Kutipan:
○ ○ ○ ○
Kebeningan hati seorang Gus miek
Gus Miek bagi sebagian orang yang pernah
dekat dan mengenalnya, akan terkesan bahwa beliau adalah pengayom atau
pelindung rakyat jelata, dengan kebeningan hati Gus miek, mampu menembus
batas kelas dan agama.
Beberapa kisah berikut adalah salah satu
yang mewakili dari kisah Gus miek. Semoga bermanfaat bagi Sami’in setia
yang belum pernah mengenal beliau secara dekat dan para pemerhati yang
ingin lebih banyak mengetahui tentang Gus Miek.
Kota Surabaya, salah satu kota yang
menjadi favourite Gus Miek, dan salah satu tempat yang paling sering
beliau singgahi adalah kafe di Hotel Elmi. Suasana malam khas kafe yang
gaduh, dimana entakan musik menggebrak malam, dan disudut-sudut ruangan
penuh kepulan asap rokok yang menyesakkan dada, berbaur bau alkohol yang
menusuk hidung. Disalah satu sudut pojok ruangan kafe terlihat seorang
lelaki berwajah teduh sedang mengobrol dikelilingi beberapa orang.
○ ○ ○ ○
Soal Latihan:
a) Menurut kisah tentang Gus Miek, di mana tempat yang paling sering beliau singgahi di Surabaya?
b) Terjemahkan kalimat dari kisah Gus Miek ini ke dalam bahasa Inggris: "Disalah satu sudut pojok ruangan kafe terlihat seorang lelaki berwajah teduh sedang mengobrol dikelilingi beberapa orang."
c) Sambung cerita tentang Gus Miek mulai setelah kalimat terakhir yang ada.
○ ○ ○ ○
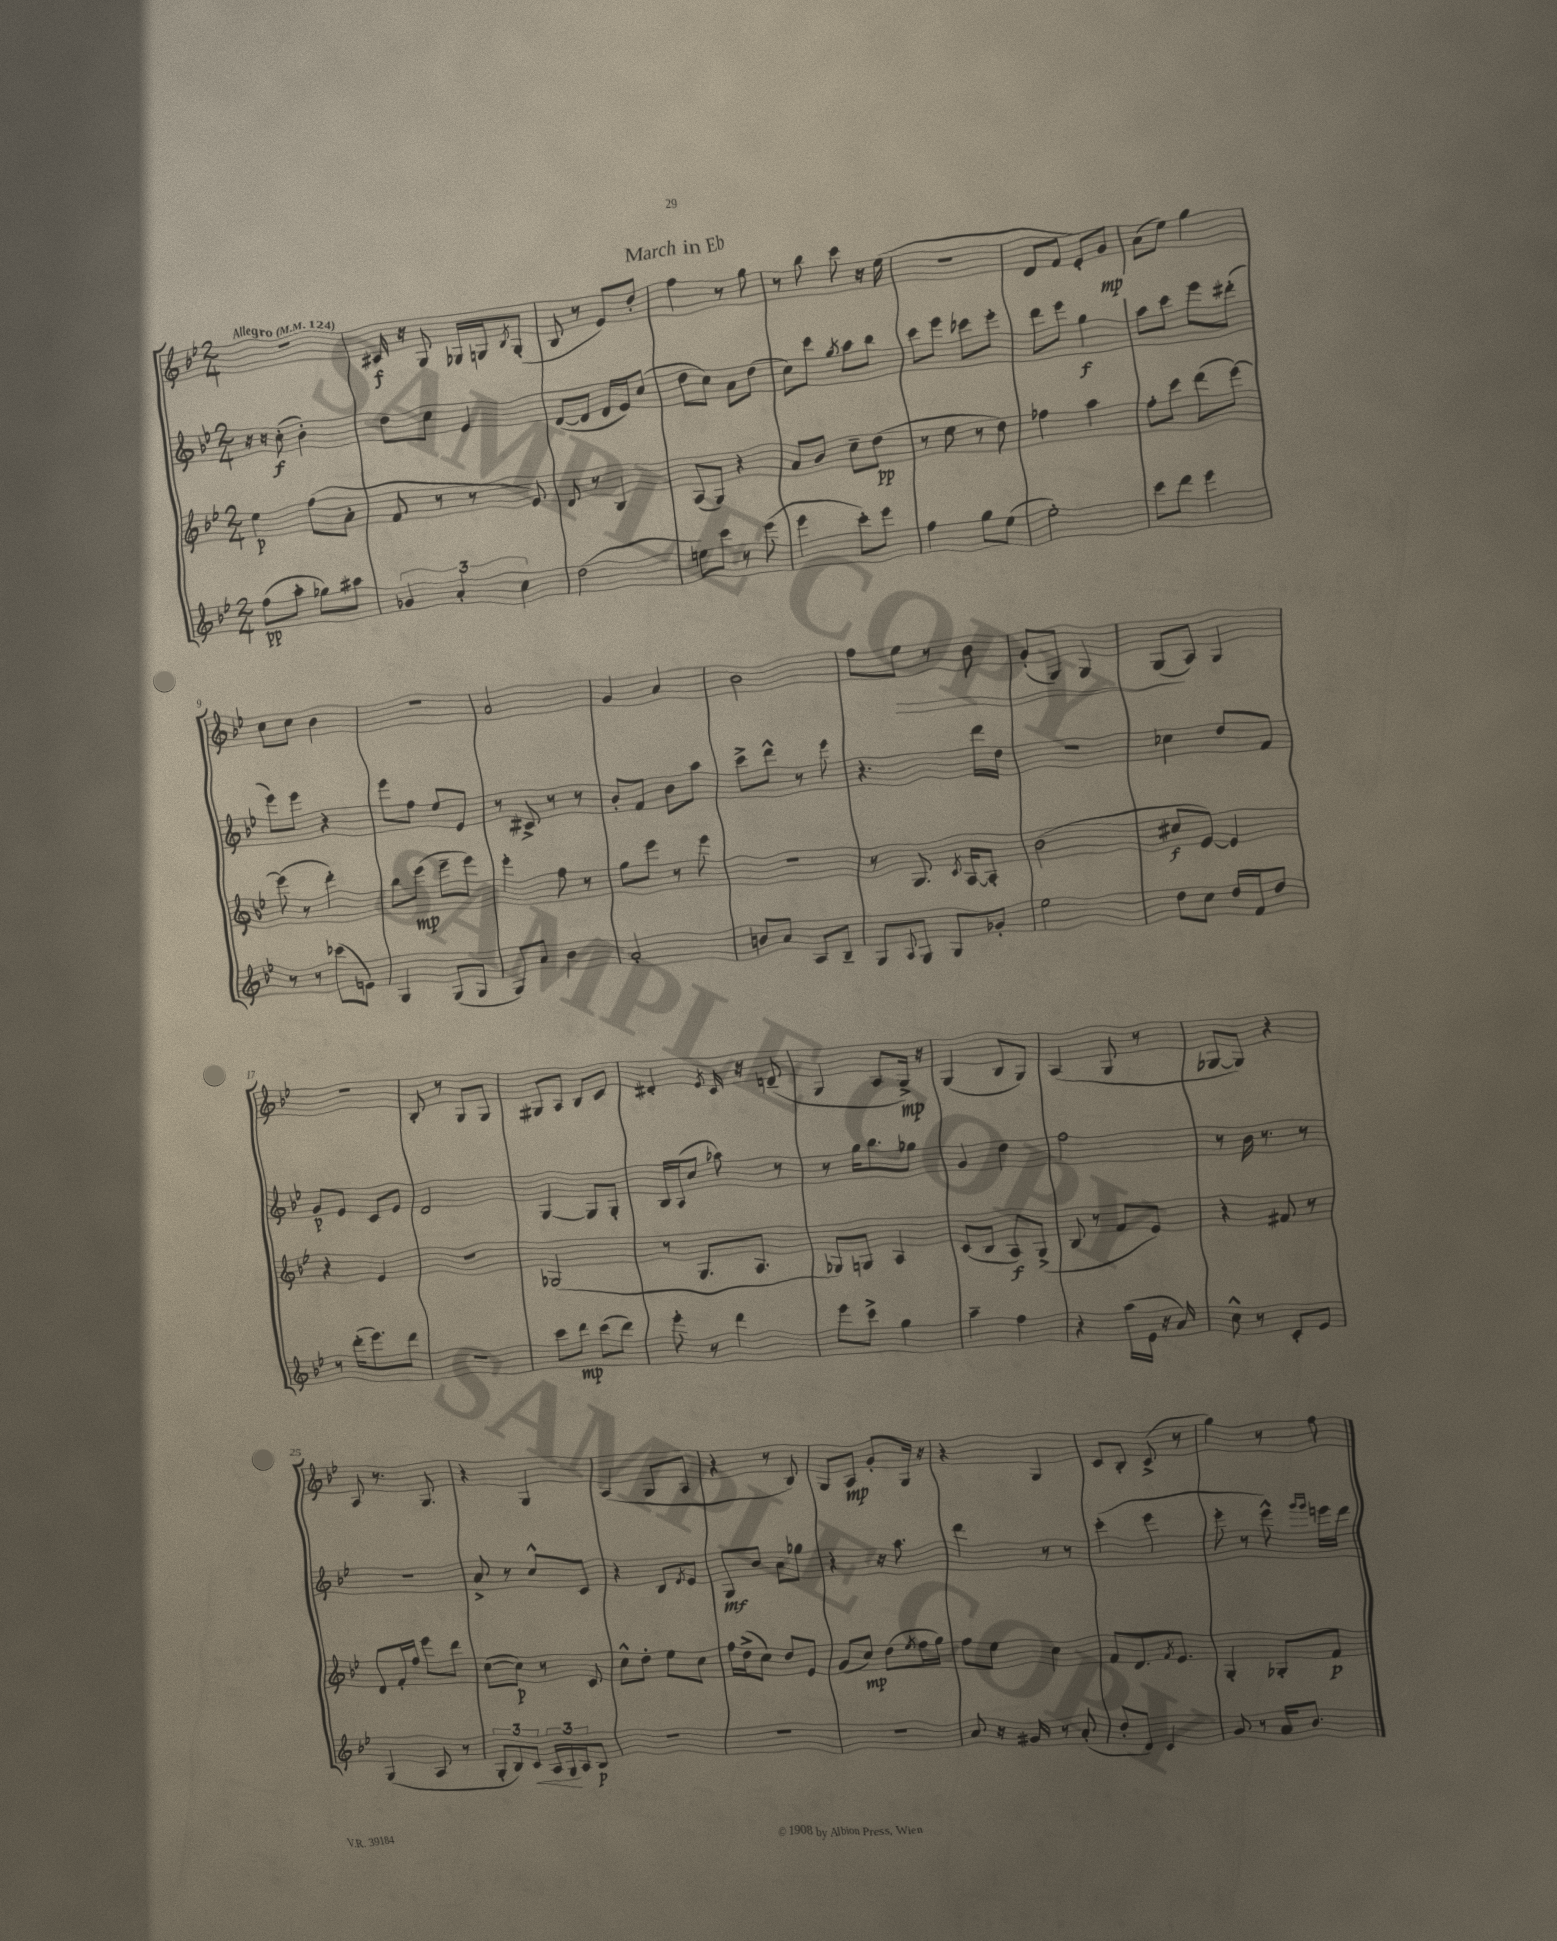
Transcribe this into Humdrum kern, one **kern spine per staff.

**kern	**dynam	**kern	**dynam	**kern	**dynam	**kern	**dynam
*part4	*part4	*part3	*part3	*part2	*part2	*part1	*part1
*staff4	*staff4	*staff3	*staff3	*staff2	*staff2	*staff1	*staff1
*clefG2	*	*clefG2	*	*clefG2	*	*clefG2	*
*k[b-e-]	*	*k[b-e-]	*	*k[b-e-]	*	*k[b-e-]	*
*M2/4	*	*M2/4	*	*M2/4	*	*M2/4	*
*MM124	*	*MM124	*	*MM124	*	*MM124	*
=1	=1	=1	=1	=1	=1	=1	=1
!	!	!	!	!	!	!LO:TX:a:B:t=Allegro	!
(8ff\L	pp	4ee-\	p	16r	.	2r	.
.	.	.	.	16r	.	.	.
8aa'\J	.	.	.	(8cc'\	f	.	.
8gg-X\L)	.	(8ff\L	.	4b-'\)	.	.	.
8aa#X\J	.	8a'\J	.	.	.	.	.
=2	=2	=2	=2	=2	=2	=2	=2
6g-X/	.	8f/	.	8dd\L	.	16c#X/	f
.	.	.	.	.	.	16r	.
.	.	8r	.	8cc\J	.	8G/	.
6a'/	.	.	.	.	.	.	.
.	.	8r	.	4e-/	.	16G-X/LL	.
.	.	.	.	.	.	16Gn/J	.
6cc\	.	.	.	.	.	.	.
.	.	.	.	.	.	8qB-/	.
.	.	8e-/)	.	.	.	(8G'/J	.
=3	=3	=3	=3	=3	=3	=3	=3
(2dd\	.	8d/	.	([8d/L	.	8B-/	.
.	.	8r	.	8d/J]	.	8r	.
.	.	4B-/	.	16d/LL	.	8e-/L)	.
.	.	.	.	16e-/J)	.	.	.
.	.	.	.	(8cc/J	.	8dd'/J	.
=4	=4	=4	=4	=4	=4	=4	=4
8een\L)	.	(8A/L	.	8dd\L	.	4ff\	.
8ccc\J	.	8G/J)	.	8cc\J)	.	.	.
8r	.	4r	.	8a\L	.	8r	.
(8eee-\	.	.	.	(8dd\J	.	8gg\	.
=5	=5	=5	=5	=5	=5	=5	=5
4eee-\	.	8a/L	.	8cc\L)	.	8r	.
.	.	8b-/J	.	8ccc\J	.	8bb-\	.
.	.	.	.	8qgg/	.	.	.
8ccc'\L)	.	8cc~\L	.	8aa\L	.	8ccc\	.
8eee-\J	.	(8dd\J	pp	8bb-\J	.	16r	.
.	.	.	.	.	.	(16ee-\	.
=6	=6	=6	=6	=6	=6	=6	=6
4ff\	.	8r	.	8ccc\L	.	2r	.
.	.	8ee-\	.	8eee-\J	.	.	.
8gg\L	.	8r	.	8ccc-X\L	.	.	.
(8ee-\J	.	8dd\)	.	8eee-'\J	.	.	.
=7	=7	=7	=7	=7	=7	=7	=7
2ee-'\)	.	4ff-X\	.	8ddd\L	.	8d/L	.
.	.	.	.	8eee-\J	.	8f/J	.
.	.	4aa\	.	4gg\	f	8e-'/L)	.
.	.	.	.	.	.	8g/J	mp
=8	=8	=8	=8	=8	=8	=8	=8
8ccc\L	.	8ff'\L	.	8aa\L	.	(8a\L	.
8ddd\J	.	8ccc\J	.	8ccc\J	.	8ee-\J)	.
4eee-\	.	(8ddd\L	.	8eee-\L	.	4gg\	.
.	.	[8eee-\J)	.	(8ddd#X'\J	.	.	.
!!LO:LB:g=z
=9	=9	=9	=9	=9	=9	=9	=9
8r	.	(8eee-\]	.	8eee-\L)	.	8cc\L	.
8r	.	8r	.	8eee-\J	.	8cc\J	.
(8ccc-X\L	.	4ddd'\)	.	4r	.	4b-\	.
8en\J)	.	.	.	.	.	.	.
=10	=10	=10	=10	=10	=10	=10	=10
4G/	.	8bb-\L	.	8eee-\L	.	2r	.
.	.	(8eee-\J	mp	8ff\J	.	.	.
(8G/L	.	8eee-~\L	.	8ee-/L	.	.	.
8G/J	.	8eee-\J)	.	8e-/J	.	.	.
=11	=11	=11	=11	=11	=11	=11	=11
8G/L)	.	4eee-'\	.	8r	.	2a/	.
8a/J	.	.	.	8c#X^/	.	.	.
4b-\	.	8ff\	.	8r	.	.	.
.	.	8r	.	8r	.	.	.
=12	=12	=12	=12	=12	=12	=12	=12
2a'/	.	8gg\L	.	8b-'/L	.	4g/	.
.	.	8eee-\J	.	8f/J	.	.	.
.	.	8r	.	8b-\L	.	4a/	.
.	.	8eee-\	.	8aa\J	.	.	.
=13	=13	=13	=13	=13	=13	=13	=13
8bn/L	.	2r	.	8ccc^\L	.	2b-\	.
8a/J	.	.	.	8ddd^^\J	.	.	.
8A/L	.	.	.	8r	.	.	.
8B-~/J	.	.	.	8eee-\	.	.	.
=14	=14	=14	=14	=14	=14	=14	=14
8G/L	.	8r	.	4.r	.	8ff\L	.
8qqA/	.	.	.	.	.	.	.
!	!	!	!	!	!	!	!LO:HP:b
8G/J	.	8.G/	.	.	.	8ee-\J	>
8G/L	.	.	.	.	.	8r	.
.	.	8qc/	.	.	.	.	.
.	.	[16A/KL	.	.	.	.	.
8g-X'/J	.	8A'/J]	.	16ddd\LL	.	8b-\	.
.	.	.	.	16dd\JJ	.	.	.
=15	=15	=15	=15	=15	=15	=15	=15
2ee-\	.	(2b-\	.	2r	.	(8g'/L	.
.	.	.	.	.	.	8G/J)	.
.	.	.	.	.	.	4G/	.
=16	=16	=16	=16	=16	=16	=16	=16
8dd\L	.	8cc#X/L	f	4cc-X\	.	(8G/L	.
8cc\J	.	[8e-/J)	.	.	.	8A/J)	]
16dd/LL	.	4e-/]	.	8dd/L	.	4G/	.
16f/J	.	.	.	.	.	.	.
8dd/J	.	.	.	8f/J	.	.	.
!!LO:LB:g=z
=17	=17	=17	=17	=17	=17	=17	=17
8r	.	4r	.	8g/L	p	2r	.
(16ddd'\KL	.	.	.	8e-/J	.	.	.
8.eee-\)	.	.	.	.	.	.	.
.	.	4e-/	.	8c/L	.	.	.
8ddd\J	.	.	.	8e-/J	.	.	.
=18	=18	=18	=18	=18	=18	=18	=18
2r	.	2r	.	2d/	.	8B-'/	.
.	.	.	.	.	.	8r	.
.	.	.	.	.	.	8G/L	.
.	.	.	.	.	.	8G/J	.
=19	=19	=19	=19	=19	=19	=19	=19
8ccc\L	.	(2G-X/	.	[4G/	.	8G#X/L	.
8ddd\J	mp	.	.	.	.	8A/J	.
(8ccc\L	.	.	.	8G/L]	.	8B-/L	.
8ddd\J)	.	.	.	8G'/J	.	8c/J	.
=20	=20	=20	=20	=20	=20	=20	=20
8eee-'\	.	8r	.	16B-/LL	.	4d#X'/	.
.	.	.	.	(16A/J	.	.	.
8r	.	8.G/L	.	8cc/J	.	.	.
.	.	.	.	.	.	8qe-/	.
4ddd\	.	.	.	8aa-X\)	.	16c/	.
.	.	8.A/J	.	.	.	16r	.
.	.	.	.	8r	.	(8dn~/	.
=21	=21	=21	=21	=21	=21	=21	=21
8eee-\L	.	8G-X/L)	.	8r	.	4G/	.
8ccc^\J	.	8Gn/J	.	16gg\KL	.	.	.
.	.	.	.	8.bb-\	.	.	.
4gg\	.	4A/	.	.	.	8A/L	.
.	.	.	.	8gg-X\J	.	16G^/Jk)	mp
.	.	.	.	.	.	16r	.
=22	=22	=22	=22	=22	=22	=22	=22
4aa~\	.	(8c/L	.	4g/	.	(4G/	.
.	.	8B-/J	.	.	.	.	.
4ff\	.	8A/L)	f	4dd\	.	8B-/L	.
.	.	(8G^/J	.	.	.	8G/J)	.
=23	=23	=23	=23	=23	=23	=23	=23
4r	.	8B-/	.	2ff\	.	(4A/	.
.	.	8r	.	.	.	.	.
(16aa\LL	.	8f/L	.	.	.	8G/	.
16e-\JJ	.	.	.	.	.	.	.
16r	.	8e-/J)	.	.	.	8r	.
16a/)	.	.	.	.	.	.	.
=24	=24	=24	=24	=24	=24	=24	=24
8cc^^\	.	4r	.	8r	.	[8G-X/L	.
8r	.	.	.	16b-\	.	8G-/J])	.
.	.	.	.	8.r	.	.	.
8c'/L	.	8f#X/	.	.	.	4r	.
8e-/J	.	8r	.	8r	.	.	.
!!LO:LB:g=z
=25	=25	=25	=25	=25	=25	=25	=25
(4G/	.	8d/L	.	2r	.	8A/	.
.	.	16f'/L	.	.	.	8.r	.
.	.	16ff/JJ	.	.	.	.	.
8A/	.	8eee-\L	.	.	.	.	.
.	.	.	.	.	.	8.G/	.
8r	.	8ddd\J	.	.	.	.	.
=26	=26	=26	=26	=26	=26	=26	=26
12G'/L	.	([8cc\L	.	8a^/	.	4r	.
12B-/)	.	.	.	.	.	.	.
.	.	8cc\J])	p	8r	.	.	.
!	!LO:HP:b	!	!	!	!	!	!
12c/J	<	.	.	.	.	.	.
24A/LL	.	8r	.	8cc^^/L	.	4G/	.
24G/	.	.	.	.	.	.	.
24A/J	[	.	.	.	.	.	.
8B-/J	p	8c/	.	8c/J	.	.	.
=27	=27	=27	=27	=27	=27	=27	=27
2r	.	8cc^^\L	.	4r	.	(4A/	.
.	.	8dd'\J	.	.	.	.	.
.	.	8ee-\L	.	8B-/L	.	8G/L	.
.	.	.	.	8qd/	.	.	.
.	.	8cc\J	.	8e-/J	.	8A/J	.
=28	=28	=28	=28	=28	=28	=28	=28
2r	.	16ff\LL	.	8G/L	mf	4r	.
.	.	(16dd^\J	.	.	.	.	.
.	.	8cc\J)	.	8b-/J	.	.	.
.	.	8dd/L	.	8a\L	.	8r	.
.	.	8e-/J	.	8gg-X\J	.	8B-/)	.
=29	=29	=29	=29	=29	=29	=29	=29
2r	.	(8g/L	.	4r	.	8G/L	.
.	.	8cc/J)	mp	.	.	8A/J	mp
.	.	(8dd\L	.	16r	.	8g'/L	.
.	.	.	.	8.aa\	.	.	.
.	.	8qee-/	.	.	.	.	.
.	.	16ff\L	.	.	.	16G/Jk	.
.	.	16gg\JJ)	.	.	.	16r	.
=30	=30	=30	=30	=30	=30	=30	=30
8a/	.	8ff\L	.	4ddd\	.	4r	.
16r	.	8ee-\J	.	.	.	.	.
16g#X/	.	.	.	.	.	.	.
8r	.	4cc\	.	8r	.	4G/	.
(8a'/	.	.	.	8r	.	.	.
=31	=31	=31	=31	=31	=31	=31	=31
8dd'/L	.	8f/L	.	(4ccc'\	.	8c/L	.
8d/J)	.	8.d/	.	.	.	8B-'/J	.
4c/	.	.	.	4eee-\	.	(8c^/	.
.	.	8qf/	.	.	.	.	.
.	.	8.e-/J	.	.	.	.	.
.	.	.	.	.	.	8r	.
=32	=32	=32	=32	=32	=32	=32	=32
8g/	.	4G'/	.	8eee-'\	.	4gg\)	.
8r	.	.	.	8r	.	.	.
16a/KL	.	8G-X'/L	.	8eee-^^\)	.	8r	.
8.b-/J	.	.	.	.	.	.	.
.	.	.	.	16qqggg/LL	.	.	.
.	.	.	.	16qqggg/JJ	.	.	.
.	.	8f/J	p	16eeen\LL	.	8ff\	.
.	.	.	.	16ddd\JJ	.	.	.
==	==	==	==	==	==	==	==
*-	*-	*-	*-	*-	*-	*-	*-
○ ○ ○ ○
Hasil Akhir:
a) Kafe di Hotel Elmi.

b) In one corner of the café, a man with a calm face could be seen chatting, surrounded by several people.

c)
Tubuhnya sedang, rambutnya ikal dan diantara jemari tangannya terselip
sebatang rokok.
Terdengar kalimat-kalimat yang
menyejukkan dan sesekali terdengar tawa segar. Menurut orang-orang yang
ada disekelilingnya tersebut, lelaki itu selain ada di kafe ini juga
dikenal di beberapa diskotik di Surabaya. Dan mereka semua memberikan
julukan “Kyai Nyentrik”.
Itulah dunia K.H. Khamim Jazuli alias Gus
Miek. Ia adalah tokoh sentral sema’an Al-Qur’an yang pengikutnya ribuan
orang. Sema’an adalah kegiatan membaca dan mendengarkan Al-Qur’an
berjama’ah atau bersama-sama, dimana dalam sema’an itu juga selain
mendengarkan Al-Qur’an, yang hadir ( sami’in) juga bersama-sama
melakukan ibadah sholat wajib secara berjama’ah juga sholat-sholat
sunnah yang lain, dari ba’da Subuh hingga khatamnya Al-Qur’an. Gus Miek
memiliki seorang istri dan lima orang anak. Beliau dikenang sebagai Kiai
yang mengayomi umat, terutama rakyat jelata. Ke khasan gayanya dalam
menyebarkan kebenaran sangat langka dan tidak seperti ulama pada
umumnya. Lahan garapannya adalah orang-orang pinggiran dan para ”manusia
malam”.
Majelis Sema’an mula-mula didirikan
dikampung Burengan Kediri sekitar tahun 1986. Mula-mula pengikutnya
hanya 10-15 orang. Lama kelamaan berkembang menjadi ribuan. Tempatnya
pun tidak hanya di masjid atau dari rumah ke rumah, tetapi sudah
memasuki wilayah pendopo kabupaten, Kodam bahkan sampai ke Keraton
Yogya.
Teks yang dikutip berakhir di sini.